ACTION ITEM — Nothing but the lines from the one containing "corporativo" through the one containing "Quang và tuyên bố đã tìm thấy thủ lĩnh", both included, should be given again, each exactly as written below.

+++ RECORDS FOR THIS TASK +++

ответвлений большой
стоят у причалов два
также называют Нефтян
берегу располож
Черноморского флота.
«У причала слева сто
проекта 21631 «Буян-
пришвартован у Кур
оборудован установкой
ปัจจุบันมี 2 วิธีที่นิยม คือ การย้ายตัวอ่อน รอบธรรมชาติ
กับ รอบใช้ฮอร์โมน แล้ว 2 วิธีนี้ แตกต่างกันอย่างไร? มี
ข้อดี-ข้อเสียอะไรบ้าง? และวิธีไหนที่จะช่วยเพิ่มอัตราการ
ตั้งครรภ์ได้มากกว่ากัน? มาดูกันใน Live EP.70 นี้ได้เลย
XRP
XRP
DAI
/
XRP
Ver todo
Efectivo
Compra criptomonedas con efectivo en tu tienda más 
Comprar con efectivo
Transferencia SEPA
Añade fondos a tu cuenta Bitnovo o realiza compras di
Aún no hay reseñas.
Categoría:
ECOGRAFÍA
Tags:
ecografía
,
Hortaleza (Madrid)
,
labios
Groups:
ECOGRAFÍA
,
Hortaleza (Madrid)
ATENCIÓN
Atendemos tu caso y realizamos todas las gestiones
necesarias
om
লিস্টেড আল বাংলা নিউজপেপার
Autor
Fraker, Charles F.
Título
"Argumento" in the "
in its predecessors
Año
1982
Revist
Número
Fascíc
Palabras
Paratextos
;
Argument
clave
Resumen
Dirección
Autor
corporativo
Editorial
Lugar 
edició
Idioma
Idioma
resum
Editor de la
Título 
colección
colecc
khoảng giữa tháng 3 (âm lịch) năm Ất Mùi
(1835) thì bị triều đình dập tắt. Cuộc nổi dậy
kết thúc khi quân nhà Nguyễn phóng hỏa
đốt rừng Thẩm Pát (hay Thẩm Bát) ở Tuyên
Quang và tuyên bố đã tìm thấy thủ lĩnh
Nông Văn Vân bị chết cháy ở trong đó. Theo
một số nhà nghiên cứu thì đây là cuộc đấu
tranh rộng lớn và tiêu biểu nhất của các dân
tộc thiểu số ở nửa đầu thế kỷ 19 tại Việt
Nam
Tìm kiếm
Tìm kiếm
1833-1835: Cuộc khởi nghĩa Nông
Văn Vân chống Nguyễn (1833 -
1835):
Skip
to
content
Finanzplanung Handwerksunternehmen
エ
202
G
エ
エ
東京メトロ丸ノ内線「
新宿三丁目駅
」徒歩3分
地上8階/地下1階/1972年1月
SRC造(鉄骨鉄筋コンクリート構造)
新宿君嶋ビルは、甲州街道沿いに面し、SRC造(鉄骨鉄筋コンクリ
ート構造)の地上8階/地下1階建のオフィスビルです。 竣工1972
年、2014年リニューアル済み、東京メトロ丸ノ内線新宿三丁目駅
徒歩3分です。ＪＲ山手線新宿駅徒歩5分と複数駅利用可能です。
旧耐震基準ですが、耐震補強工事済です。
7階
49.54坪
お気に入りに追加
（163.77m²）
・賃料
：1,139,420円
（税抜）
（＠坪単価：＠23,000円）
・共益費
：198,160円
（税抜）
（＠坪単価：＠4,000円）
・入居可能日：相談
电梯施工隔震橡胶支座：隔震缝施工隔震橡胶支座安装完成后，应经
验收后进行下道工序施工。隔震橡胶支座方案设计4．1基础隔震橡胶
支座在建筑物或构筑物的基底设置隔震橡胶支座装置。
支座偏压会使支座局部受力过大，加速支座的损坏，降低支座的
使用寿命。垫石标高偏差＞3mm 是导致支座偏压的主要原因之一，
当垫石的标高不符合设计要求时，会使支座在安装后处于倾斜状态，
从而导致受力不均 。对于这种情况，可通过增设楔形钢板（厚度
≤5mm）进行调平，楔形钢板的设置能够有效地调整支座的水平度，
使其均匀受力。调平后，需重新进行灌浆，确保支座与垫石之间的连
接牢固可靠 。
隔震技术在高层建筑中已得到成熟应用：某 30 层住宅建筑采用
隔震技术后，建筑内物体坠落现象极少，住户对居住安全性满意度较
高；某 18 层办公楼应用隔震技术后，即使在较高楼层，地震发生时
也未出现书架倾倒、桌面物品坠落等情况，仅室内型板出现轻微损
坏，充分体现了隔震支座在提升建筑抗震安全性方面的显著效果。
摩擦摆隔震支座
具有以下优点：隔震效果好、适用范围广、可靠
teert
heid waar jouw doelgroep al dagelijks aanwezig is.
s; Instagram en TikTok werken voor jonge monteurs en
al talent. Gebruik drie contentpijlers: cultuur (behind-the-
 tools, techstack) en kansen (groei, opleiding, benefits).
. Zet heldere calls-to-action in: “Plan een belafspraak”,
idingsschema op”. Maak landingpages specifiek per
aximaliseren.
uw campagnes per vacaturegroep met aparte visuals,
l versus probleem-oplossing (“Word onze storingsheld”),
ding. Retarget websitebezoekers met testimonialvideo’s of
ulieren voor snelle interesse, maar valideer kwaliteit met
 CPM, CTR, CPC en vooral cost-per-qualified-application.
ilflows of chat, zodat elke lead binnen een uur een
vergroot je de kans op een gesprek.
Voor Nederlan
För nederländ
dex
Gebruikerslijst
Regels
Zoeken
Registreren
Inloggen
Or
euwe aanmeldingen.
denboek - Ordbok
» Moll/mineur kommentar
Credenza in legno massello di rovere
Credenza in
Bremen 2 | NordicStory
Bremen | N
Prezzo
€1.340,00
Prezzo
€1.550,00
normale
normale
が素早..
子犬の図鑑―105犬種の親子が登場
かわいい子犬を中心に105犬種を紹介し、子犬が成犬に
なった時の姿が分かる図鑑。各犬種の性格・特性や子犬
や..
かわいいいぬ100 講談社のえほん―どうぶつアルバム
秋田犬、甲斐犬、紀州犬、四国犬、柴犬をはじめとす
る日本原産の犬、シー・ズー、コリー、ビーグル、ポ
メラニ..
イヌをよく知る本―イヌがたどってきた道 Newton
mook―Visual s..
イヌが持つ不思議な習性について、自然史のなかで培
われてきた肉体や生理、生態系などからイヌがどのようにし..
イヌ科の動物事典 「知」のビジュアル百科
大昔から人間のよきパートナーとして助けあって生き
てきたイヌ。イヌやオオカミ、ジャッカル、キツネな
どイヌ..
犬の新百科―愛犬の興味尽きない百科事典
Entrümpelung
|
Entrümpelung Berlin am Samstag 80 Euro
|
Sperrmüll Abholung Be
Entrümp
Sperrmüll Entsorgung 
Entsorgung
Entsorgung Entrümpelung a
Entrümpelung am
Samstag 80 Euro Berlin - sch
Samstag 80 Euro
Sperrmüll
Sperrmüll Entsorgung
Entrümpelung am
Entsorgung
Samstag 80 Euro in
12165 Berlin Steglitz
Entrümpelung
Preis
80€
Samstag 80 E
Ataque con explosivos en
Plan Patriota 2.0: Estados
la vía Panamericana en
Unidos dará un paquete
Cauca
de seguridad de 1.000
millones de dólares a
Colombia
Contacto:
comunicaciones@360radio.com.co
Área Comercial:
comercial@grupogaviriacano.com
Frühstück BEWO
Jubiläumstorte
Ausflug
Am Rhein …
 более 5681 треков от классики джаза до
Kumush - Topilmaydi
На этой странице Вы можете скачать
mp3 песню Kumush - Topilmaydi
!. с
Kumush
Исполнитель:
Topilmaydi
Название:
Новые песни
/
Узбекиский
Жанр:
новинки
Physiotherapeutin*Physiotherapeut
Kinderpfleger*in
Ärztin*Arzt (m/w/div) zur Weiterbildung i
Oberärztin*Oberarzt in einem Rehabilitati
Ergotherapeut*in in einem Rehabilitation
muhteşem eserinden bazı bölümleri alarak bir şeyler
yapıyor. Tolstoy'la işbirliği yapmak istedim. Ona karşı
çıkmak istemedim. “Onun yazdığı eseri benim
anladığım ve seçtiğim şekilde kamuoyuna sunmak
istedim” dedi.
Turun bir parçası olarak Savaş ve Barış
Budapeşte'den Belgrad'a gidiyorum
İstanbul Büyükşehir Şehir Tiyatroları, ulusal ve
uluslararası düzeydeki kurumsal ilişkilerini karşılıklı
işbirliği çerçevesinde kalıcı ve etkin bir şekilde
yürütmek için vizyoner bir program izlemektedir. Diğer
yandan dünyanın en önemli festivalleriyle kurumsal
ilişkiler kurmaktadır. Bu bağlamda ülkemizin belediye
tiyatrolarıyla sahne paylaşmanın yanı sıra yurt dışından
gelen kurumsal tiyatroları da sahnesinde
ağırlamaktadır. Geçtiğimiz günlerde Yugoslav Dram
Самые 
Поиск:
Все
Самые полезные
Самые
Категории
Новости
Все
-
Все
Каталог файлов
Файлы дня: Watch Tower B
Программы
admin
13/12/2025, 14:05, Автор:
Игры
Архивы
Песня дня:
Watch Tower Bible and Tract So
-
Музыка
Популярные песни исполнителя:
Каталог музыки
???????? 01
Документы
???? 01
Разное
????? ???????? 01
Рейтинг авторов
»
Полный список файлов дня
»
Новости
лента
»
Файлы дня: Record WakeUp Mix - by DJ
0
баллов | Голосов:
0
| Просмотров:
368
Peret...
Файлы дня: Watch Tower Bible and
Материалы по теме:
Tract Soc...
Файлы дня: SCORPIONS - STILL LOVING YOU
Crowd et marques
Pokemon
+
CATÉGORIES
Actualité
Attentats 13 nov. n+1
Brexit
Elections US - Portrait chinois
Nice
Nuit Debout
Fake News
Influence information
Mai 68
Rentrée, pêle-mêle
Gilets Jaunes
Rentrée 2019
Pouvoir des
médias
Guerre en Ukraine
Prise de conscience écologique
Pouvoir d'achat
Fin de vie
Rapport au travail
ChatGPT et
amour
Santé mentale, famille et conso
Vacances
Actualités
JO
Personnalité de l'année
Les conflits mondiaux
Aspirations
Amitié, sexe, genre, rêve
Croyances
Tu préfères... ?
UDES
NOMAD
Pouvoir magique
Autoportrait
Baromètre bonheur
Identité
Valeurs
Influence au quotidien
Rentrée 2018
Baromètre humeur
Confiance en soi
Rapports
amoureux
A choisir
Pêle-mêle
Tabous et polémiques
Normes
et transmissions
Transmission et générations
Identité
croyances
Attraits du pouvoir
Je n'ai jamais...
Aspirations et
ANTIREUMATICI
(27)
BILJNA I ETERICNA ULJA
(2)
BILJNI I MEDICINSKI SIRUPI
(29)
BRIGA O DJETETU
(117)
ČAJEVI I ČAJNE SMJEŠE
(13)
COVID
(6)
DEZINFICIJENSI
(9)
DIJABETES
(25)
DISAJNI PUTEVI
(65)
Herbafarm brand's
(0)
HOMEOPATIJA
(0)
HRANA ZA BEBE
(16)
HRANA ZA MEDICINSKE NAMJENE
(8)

+++

SOLUTION —
corporativo
Editorial
Lugar 
edició
Idioma
Idioma
resum
Editor de la
Título 
colección
colecc
khoảng giữa tháng 3 (âm lịch) năm Ất Mùi
(1835) thì bị triều đình dập tắt. Cuộc nổi dậy
kết thúc khi quân nhà Nguyễn phóng hỏa
đốt rừng Thẩm Pát (hay Thẩm Bát) ở Tuyên
Quang và tuyên bố đã tìm thấy thủ lĩnh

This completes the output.